▶ [Supplied material]:
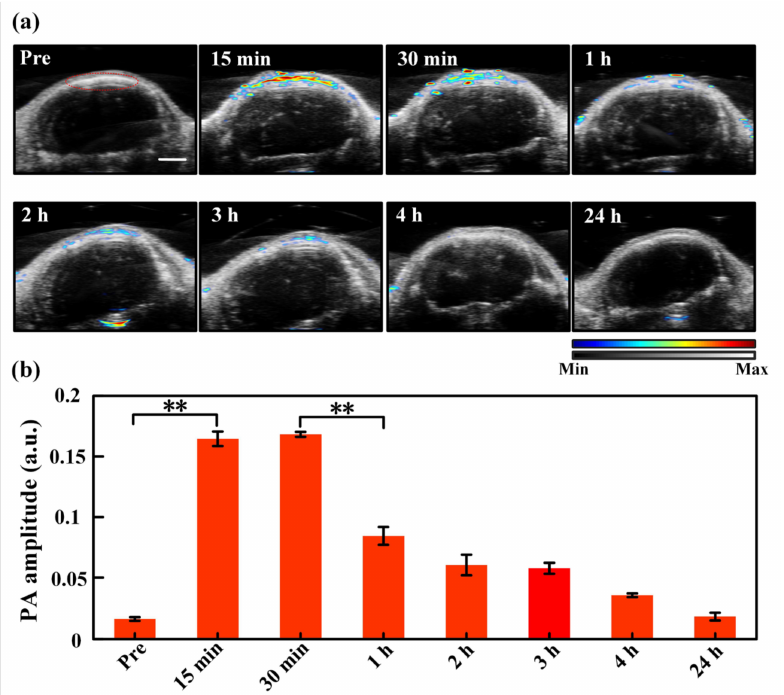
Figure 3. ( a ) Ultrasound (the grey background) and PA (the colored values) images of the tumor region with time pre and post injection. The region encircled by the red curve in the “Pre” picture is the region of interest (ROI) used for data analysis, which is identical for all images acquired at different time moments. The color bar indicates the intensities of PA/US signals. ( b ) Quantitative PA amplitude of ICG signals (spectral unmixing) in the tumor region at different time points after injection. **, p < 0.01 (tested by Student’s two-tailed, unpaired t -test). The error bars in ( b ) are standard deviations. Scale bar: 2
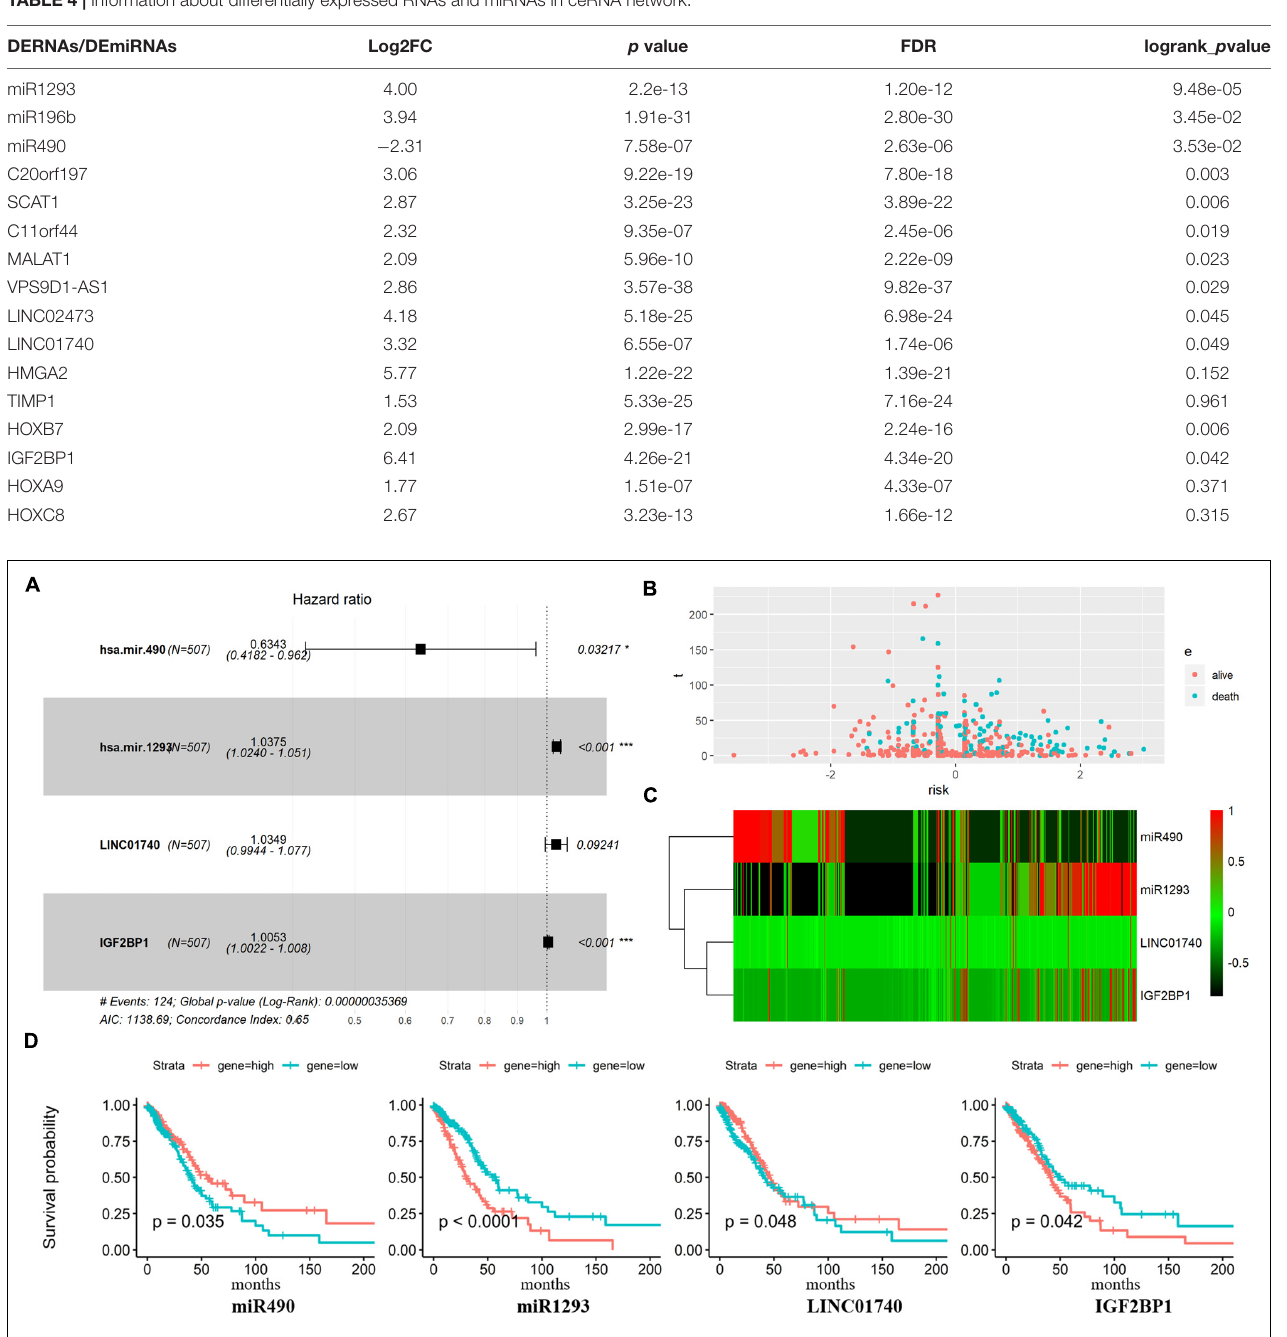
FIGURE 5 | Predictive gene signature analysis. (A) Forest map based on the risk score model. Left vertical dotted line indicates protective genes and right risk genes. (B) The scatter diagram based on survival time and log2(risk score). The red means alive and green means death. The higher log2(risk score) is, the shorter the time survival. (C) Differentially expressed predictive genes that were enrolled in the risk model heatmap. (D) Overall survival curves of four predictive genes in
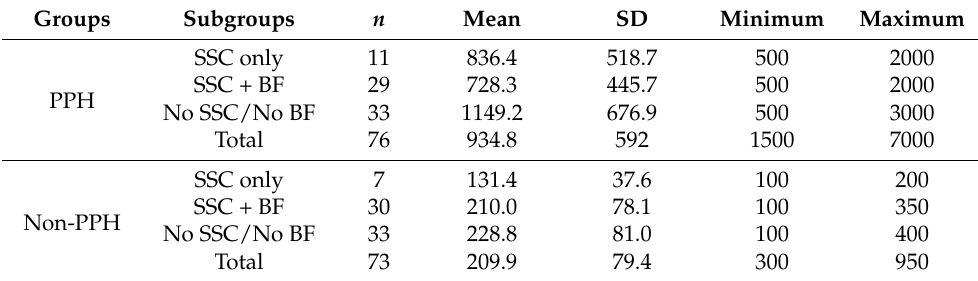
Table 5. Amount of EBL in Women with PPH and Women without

▶ [Work request]: In your copy of the material, match every word exactly and include no pictures.

▶ [Exercise result]:
Figure 3. ( a ) Ultrasound (the grey background) and PA (the colored values) images of the tumor region with time pre and post injection. The region encircled by the red curve in the “Pre” picture is the region of interest (ROI) used for data analysis, which is identical for all images acquired at different time moments. The color bar indicates the intensities of PA/US signals. ( b ) Quantitative PA amplitude of ICG signals (spectral unmixing) in the tumor region at different time points after injection. **, p < 0.01 (tested by Student’s two-tailed, unpaired t -test). The error bars in ( b ) are standard deviations. Scale bar: 2
FIGURE 5 | Predictive gene signature analysis. (A) Forest map based on the risk score model. Left vertical dotted line indicates protective genes and right risk genes. (B) The scatter diagram based on survival time and log2(risk score). The red means alive and green means death. The higher log2(risk score) is, the shorter the time survival. (C) Differentially expressed predictive genes that were enrolled in the risk model heatmap. (D) Overall survival curves of four predictive genes in
Table 5. Amount of EBL in Women with PPH and Women without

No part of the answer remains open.